Extracted page text data:
----
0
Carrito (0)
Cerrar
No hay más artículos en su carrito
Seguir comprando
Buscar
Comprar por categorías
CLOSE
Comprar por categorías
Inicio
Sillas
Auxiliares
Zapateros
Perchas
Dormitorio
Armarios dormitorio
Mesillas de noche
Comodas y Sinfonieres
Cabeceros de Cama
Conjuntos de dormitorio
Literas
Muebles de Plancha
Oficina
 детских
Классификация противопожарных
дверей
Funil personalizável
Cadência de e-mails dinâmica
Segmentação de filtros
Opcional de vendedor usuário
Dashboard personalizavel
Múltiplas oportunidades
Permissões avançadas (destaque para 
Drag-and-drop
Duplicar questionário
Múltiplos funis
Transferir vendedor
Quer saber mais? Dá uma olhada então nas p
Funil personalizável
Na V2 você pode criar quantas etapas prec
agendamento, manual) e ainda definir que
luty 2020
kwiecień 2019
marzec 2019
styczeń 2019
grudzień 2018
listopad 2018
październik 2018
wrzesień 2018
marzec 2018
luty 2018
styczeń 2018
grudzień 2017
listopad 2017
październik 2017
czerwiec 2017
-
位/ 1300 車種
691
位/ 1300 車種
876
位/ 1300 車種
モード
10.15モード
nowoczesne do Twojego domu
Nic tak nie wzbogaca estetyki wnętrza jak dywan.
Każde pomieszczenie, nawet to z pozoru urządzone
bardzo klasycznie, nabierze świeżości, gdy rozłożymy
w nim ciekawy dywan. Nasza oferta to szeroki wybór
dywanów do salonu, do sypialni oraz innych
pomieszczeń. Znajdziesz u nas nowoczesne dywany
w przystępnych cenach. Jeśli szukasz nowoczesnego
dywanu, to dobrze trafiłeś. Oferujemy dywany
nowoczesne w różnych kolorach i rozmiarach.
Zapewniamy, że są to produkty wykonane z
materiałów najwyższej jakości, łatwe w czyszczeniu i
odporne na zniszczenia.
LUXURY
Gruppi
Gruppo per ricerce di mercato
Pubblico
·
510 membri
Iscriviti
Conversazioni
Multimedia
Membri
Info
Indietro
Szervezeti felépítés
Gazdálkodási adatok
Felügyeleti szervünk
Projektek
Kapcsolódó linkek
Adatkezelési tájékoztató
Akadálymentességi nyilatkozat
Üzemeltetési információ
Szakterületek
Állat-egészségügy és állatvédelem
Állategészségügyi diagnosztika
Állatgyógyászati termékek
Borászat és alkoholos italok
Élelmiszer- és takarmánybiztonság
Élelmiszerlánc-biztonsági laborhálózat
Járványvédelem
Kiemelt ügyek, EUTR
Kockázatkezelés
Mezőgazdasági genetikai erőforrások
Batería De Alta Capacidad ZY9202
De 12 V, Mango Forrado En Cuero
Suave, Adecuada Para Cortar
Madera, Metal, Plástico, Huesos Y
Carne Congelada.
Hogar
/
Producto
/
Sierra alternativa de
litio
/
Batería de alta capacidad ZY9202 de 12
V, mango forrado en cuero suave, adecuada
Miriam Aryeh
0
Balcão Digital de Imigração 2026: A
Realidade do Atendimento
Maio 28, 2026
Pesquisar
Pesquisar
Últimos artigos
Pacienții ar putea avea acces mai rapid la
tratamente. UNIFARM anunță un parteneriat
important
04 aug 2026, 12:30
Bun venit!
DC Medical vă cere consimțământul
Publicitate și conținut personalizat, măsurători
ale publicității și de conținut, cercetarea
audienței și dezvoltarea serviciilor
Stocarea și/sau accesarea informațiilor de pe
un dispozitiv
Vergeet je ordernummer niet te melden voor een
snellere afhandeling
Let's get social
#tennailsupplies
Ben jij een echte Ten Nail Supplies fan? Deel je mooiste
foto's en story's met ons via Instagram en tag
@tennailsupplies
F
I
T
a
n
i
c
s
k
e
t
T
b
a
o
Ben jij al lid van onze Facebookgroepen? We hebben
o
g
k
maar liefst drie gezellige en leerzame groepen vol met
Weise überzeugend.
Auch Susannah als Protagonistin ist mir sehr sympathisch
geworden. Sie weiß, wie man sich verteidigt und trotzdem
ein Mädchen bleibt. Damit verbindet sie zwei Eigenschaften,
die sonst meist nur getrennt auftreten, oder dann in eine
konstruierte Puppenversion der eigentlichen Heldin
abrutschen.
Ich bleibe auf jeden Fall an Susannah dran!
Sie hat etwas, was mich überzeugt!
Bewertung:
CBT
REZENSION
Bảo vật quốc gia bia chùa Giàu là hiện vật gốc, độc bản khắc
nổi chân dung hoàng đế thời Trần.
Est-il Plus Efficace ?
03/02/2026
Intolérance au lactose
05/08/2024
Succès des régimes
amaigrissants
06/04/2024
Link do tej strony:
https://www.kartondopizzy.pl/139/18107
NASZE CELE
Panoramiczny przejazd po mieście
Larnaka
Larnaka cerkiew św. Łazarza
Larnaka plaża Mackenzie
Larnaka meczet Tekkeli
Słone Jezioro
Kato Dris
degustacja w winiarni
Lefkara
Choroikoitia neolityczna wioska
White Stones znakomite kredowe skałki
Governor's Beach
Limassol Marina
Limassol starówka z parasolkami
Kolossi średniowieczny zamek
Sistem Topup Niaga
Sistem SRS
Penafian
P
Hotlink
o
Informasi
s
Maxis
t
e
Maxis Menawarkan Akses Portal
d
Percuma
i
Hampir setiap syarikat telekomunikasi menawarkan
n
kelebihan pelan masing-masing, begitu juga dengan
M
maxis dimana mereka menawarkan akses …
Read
----
*Directive*. From the entries above, copy every line that holds the word "Limassol".

*Answer section*.
Limassol Marina
Limassol starówka z parasolkami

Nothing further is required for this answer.